**** Given passage ****
Gather Us Up and Bring Us Home
by Shasta Grant
publication date: June 30, 2017
softcover, $12
(ISBN: 978-1-547229-00-0)
Runner-up in the 2015 Turnbuckle Chapbook Contest, selected by Sara Lippmann
Gather Us Up and Bring Us Home, a collection of flash fiction, explores the lives of small-town girls, of men and women stuck in time and place. A ten-year-old girl finds Jesus at the county fair; a used-car salesman dreams of leaving town the night of his ten-year reunion; a group of girls learn the extent of their power and cruelty at a sleepover. The characters in these stories are alive with restlessness and nostalgia, longing for different lives, for the lovers and mothers that left them behind.
Praise for Gather Us Up and Bring Us Home:
"Shasta Grant extends a hand to a reader, drawing us into the private worlds of poolside mothers, sleepover girls, men left behind…her gimlet eye, knack for precision and crisp, clear voice will stay with you long after you finish reading."
—Sara Lippmann, author of LECH
"A delightful collection full of swimming pools, sports, high schools, motherhood and girlhood. She’s gifting us little nostalgia-tinted stories of sticky, awkward young love, friendships and hunger."
**** Data provided ****
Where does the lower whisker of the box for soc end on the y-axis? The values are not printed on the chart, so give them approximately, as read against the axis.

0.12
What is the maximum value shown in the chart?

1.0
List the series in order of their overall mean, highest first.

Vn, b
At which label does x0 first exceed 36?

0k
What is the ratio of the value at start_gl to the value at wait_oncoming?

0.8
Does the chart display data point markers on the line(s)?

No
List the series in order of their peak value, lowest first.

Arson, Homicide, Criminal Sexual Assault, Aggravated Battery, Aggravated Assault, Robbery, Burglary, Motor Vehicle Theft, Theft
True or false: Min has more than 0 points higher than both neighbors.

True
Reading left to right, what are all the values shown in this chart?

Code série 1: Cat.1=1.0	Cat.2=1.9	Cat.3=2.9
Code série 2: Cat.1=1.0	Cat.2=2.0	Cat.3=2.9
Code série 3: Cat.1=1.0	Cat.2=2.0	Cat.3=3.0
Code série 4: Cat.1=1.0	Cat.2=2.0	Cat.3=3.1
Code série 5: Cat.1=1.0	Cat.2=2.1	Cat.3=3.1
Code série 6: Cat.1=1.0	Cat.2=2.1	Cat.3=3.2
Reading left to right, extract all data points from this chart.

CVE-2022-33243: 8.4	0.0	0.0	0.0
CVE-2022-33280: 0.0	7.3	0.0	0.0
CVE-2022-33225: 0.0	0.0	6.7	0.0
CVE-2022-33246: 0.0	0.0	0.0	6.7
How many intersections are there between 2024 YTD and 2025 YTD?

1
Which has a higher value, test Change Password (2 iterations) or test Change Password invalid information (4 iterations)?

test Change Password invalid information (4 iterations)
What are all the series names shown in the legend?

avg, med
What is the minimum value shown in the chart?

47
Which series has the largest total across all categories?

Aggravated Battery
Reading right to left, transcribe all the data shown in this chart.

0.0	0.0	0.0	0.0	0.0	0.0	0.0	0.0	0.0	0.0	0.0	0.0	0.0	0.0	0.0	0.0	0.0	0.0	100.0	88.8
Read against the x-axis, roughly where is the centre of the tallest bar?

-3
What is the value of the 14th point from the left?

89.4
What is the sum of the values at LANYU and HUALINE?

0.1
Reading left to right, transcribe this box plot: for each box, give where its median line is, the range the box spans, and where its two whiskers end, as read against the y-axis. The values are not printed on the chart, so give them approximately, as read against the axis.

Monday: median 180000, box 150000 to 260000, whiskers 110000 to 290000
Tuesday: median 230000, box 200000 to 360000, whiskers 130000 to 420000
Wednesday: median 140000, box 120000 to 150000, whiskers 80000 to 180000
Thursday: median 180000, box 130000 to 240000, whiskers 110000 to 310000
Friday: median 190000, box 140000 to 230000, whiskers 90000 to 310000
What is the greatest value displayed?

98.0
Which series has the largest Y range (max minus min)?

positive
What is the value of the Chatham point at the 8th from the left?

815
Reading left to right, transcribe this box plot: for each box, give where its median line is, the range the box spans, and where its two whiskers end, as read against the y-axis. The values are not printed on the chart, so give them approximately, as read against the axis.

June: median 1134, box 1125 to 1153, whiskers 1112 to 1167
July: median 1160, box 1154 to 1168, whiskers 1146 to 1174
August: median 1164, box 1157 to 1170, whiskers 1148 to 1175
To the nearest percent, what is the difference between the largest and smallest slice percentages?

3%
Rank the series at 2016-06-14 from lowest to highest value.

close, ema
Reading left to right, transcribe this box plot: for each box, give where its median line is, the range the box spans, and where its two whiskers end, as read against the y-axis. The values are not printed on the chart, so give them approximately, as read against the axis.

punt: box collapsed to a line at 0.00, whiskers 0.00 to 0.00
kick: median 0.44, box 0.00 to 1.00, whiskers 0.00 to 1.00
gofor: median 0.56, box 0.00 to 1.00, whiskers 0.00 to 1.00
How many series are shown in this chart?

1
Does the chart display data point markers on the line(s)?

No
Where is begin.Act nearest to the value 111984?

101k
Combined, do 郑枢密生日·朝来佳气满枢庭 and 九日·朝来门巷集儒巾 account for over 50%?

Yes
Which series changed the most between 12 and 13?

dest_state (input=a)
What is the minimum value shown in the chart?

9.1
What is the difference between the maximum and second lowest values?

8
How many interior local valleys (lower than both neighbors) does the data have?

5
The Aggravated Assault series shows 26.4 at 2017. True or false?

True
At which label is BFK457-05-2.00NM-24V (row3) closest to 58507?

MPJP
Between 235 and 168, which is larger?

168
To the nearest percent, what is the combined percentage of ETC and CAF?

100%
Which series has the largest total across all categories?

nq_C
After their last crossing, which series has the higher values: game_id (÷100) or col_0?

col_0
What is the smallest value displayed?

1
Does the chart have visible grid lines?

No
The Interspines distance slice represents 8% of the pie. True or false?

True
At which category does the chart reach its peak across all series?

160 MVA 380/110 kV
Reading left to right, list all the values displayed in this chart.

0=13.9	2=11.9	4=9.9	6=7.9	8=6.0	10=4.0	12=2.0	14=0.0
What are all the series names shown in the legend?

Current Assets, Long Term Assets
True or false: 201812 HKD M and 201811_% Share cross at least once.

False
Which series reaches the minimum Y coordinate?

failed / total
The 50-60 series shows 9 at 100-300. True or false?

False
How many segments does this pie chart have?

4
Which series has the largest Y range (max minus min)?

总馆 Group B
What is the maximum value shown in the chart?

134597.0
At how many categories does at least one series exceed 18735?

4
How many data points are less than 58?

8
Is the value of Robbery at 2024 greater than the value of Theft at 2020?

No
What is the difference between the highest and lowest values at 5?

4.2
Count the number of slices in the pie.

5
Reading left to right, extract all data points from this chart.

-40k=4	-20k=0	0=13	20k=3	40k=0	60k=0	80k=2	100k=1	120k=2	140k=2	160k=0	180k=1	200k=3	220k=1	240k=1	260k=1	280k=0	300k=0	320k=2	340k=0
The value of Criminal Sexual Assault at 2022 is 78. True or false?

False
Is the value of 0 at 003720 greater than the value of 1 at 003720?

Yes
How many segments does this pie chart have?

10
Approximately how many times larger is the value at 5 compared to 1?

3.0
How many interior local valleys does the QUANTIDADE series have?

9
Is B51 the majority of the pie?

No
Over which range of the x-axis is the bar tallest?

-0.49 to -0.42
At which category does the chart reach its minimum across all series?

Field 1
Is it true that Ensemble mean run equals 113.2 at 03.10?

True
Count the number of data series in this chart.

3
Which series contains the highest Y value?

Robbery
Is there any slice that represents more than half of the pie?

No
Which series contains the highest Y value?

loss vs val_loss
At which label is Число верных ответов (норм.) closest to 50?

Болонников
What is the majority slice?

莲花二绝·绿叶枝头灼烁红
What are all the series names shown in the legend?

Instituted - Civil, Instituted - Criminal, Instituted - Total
****
What to work on –
- A) Condense the paragraph of the chapbook description that begins "Gather Us Up and Bring Us Home, a collection of flash fiction" into a short bulleted list of its main facts.
- B) Duplicate the part of the chapbook description from "Runner-up in the" to "left them behind.".

Answers to the exercise –
- A)
- The book is a collection of flash fiction about small-town girls and about men and women stuck in time and place.
- In one story, a ten-year-old girl finds Jesus at the county fair.
- In another, a used-car salesman dreams of leaving town on the night of his ten-year reunion.
- In a third, a group of girls learn how powerful and cruel they can be at a sleepover.
- The characters are restless and nostalgic, longing for different lives and for the lovers and mothers who left them behind.

- B)
Runner-up in the 2015 Turnbuckle Chapbook Contest, selected by Sara Lippmann
Gather Us Up and Bring Us Home, a collection of flash fiction, explores the lives of small-town girls, of men and women stuck in time and place. A ten-year-old girl finds Jesus at the county fair; a used-car salesman dreams of leaving town the night of his ten-year reunion; a group of girls learn the extent of their power and cruelty at a sleepover. The characters in these stories are alive with restlessness and nostalgia, longing for different lives, for the lovers and mothers that left them behind.